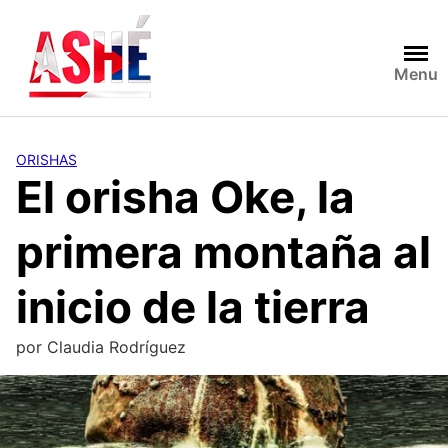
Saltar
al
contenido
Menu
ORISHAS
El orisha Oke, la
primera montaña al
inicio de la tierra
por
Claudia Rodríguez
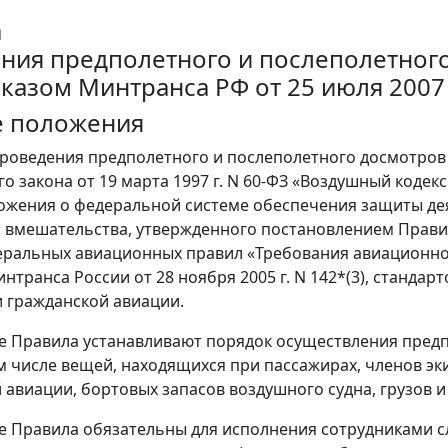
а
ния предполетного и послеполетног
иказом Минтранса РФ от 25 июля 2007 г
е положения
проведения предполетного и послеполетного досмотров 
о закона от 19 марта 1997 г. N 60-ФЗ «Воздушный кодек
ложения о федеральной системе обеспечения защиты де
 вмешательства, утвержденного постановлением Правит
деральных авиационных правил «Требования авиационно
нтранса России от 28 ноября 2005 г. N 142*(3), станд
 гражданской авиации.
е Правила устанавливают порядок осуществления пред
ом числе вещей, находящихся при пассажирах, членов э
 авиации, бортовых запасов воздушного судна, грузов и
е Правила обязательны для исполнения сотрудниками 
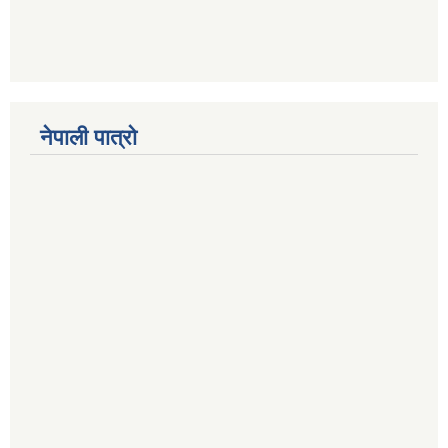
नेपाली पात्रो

...

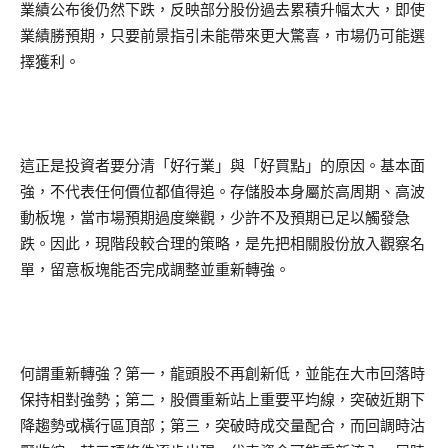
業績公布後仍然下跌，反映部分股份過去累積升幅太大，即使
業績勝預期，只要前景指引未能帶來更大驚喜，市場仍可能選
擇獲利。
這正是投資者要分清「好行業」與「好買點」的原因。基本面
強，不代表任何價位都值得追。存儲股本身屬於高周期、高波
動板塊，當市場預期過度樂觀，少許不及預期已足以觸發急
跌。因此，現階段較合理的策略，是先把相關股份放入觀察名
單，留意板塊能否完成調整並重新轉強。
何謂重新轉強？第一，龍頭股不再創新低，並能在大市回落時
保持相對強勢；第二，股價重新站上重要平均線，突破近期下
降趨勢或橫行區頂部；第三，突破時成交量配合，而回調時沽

--

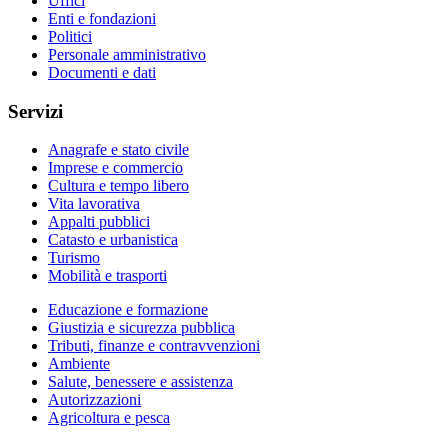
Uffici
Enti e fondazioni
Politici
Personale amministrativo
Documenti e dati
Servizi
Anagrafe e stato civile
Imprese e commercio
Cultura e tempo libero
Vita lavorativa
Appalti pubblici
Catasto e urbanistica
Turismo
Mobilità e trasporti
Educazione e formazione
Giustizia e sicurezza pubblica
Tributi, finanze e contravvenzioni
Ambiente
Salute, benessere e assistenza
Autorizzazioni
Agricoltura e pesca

## JOB ITEM
Above are records with pictures. Reproduce exactly only the lines from the line with "El orisha Oke, la" through the line with "नेपाली पात्रो", both ends included, and leave the pictures out.

## RESPONSE
El orisha Oke, la
primera montaña al
inicio de la tierra
por
Claudia Rodríguez
а
ния предполетного и послеполетног
иказом Минтранса РФ от 25 июля 2007 г
е положения
проведения предполетного и послеполетного досмотров 
о закона от 19 марта 1997 г. N 60-ФЗ «Воздушный кодек
ложения о федеральной системе обеспечения защиты де
 вмешательства, утвержденного постановлением Правит
деральных авиационных правил «Требования авиационно
нтранса России от 28 ноября 2005 г. N 142*(3), станд
 гражданской авиации.
е Правила устанавливают порядок осуществления пред
ом числе вещей, находящихся при пассажирах, членов э
 авиации, бортовых запасов воздушного судна, грузов и
е Правила обязательны для исполнения сотрудниками 
नेपाली पात्रो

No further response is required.